#### Work instructions
Return only those lines of the material that contain "four".

******

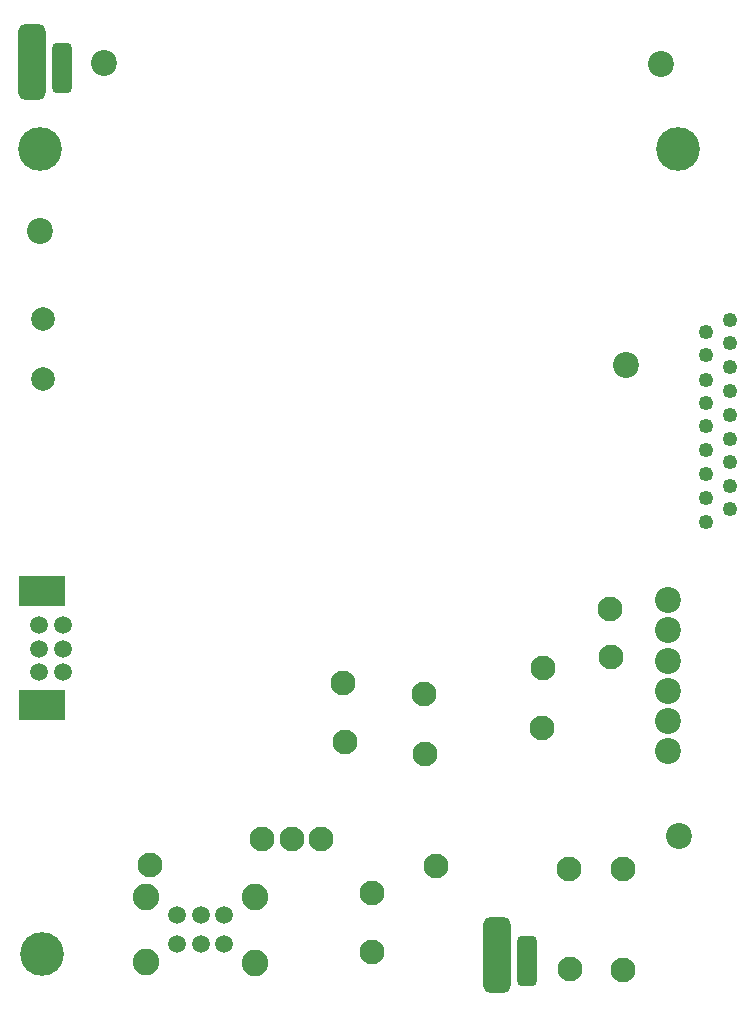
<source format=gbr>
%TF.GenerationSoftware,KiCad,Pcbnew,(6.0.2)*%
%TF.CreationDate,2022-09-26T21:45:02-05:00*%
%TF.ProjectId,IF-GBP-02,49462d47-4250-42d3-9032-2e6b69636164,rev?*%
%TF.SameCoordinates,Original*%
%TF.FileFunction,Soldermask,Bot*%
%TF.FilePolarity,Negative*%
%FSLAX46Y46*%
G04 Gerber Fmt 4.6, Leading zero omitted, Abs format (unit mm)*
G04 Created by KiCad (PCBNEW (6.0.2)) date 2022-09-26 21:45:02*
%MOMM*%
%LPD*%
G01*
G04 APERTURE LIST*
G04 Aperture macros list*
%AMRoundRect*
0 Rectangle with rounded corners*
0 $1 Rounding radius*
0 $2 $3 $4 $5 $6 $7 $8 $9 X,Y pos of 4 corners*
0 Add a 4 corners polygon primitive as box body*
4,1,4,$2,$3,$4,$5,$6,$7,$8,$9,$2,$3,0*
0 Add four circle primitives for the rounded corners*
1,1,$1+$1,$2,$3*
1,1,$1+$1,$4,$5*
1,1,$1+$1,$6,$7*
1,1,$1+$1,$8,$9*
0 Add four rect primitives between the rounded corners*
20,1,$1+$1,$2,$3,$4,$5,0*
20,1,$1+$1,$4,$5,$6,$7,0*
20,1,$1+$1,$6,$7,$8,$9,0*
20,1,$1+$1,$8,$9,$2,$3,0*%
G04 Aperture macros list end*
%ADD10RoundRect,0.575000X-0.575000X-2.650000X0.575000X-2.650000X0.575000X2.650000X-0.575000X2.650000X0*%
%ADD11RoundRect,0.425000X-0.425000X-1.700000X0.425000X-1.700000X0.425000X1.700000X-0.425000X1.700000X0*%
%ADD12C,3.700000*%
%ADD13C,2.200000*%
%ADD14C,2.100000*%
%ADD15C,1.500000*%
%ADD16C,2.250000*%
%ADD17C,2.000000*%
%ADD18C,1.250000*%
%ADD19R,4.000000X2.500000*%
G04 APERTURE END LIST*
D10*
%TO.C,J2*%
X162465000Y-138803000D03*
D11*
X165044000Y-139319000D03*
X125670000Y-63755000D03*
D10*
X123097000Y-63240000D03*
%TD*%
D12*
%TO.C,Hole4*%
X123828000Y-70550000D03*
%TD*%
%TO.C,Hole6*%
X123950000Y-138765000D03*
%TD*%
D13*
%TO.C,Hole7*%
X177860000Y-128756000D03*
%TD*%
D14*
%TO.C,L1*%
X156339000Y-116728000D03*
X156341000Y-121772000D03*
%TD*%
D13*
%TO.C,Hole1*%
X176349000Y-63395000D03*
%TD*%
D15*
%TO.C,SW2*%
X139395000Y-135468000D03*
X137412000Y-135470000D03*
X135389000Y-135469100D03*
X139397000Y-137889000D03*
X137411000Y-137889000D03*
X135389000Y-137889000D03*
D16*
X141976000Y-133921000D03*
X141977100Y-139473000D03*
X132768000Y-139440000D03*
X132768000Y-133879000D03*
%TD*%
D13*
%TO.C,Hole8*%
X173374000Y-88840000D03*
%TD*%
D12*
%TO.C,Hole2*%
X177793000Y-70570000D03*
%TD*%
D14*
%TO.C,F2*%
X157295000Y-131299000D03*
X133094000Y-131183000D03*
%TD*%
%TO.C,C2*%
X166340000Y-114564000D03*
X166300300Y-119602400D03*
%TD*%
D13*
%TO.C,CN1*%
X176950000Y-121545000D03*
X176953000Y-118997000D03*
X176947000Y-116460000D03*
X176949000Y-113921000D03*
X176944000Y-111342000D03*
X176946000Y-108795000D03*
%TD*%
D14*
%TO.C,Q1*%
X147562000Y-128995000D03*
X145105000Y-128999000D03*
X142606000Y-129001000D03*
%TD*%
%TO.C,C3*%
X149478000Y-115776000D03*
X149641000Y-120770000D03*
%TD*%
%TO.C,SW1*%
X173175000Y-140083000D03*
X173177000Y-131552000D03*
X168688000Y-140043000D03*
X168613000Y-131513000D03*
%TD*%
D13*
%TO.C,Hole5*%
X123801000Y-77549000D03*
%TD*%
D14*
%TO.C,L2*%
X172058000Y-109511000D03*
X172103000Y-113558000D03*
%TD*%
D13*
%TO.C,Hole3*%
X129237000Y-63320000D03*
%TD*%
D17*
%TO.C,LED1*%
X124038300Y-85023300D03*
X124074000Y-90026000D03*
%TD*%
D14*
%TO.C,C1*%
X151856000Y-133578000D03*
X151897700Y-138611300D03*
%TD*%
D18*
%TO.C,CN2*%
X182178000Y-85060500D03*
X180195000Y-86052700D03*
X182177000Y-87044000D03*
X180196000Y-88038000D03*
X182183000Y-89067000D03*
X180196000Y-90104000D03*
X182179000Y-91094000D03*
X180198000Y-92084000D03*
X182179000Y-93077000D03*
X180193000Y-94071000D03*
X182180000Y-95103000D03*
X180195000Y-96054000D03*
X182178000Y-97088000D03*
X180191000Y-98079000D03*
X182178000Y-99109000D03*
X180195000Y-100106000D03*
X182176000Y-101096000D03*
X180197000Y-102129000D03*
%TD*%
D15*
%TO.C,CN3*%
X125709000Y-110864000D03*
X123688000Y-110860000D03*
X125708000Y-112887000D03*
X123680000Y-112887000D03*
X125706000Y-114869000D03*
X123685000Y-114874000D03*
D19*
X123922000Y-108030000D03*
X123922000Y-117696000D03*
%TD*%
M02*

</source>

******

#### Solution for this exercise
0 Add four circle primitives for the rounded corners*
0 Add four rect primitives between the rounded corners*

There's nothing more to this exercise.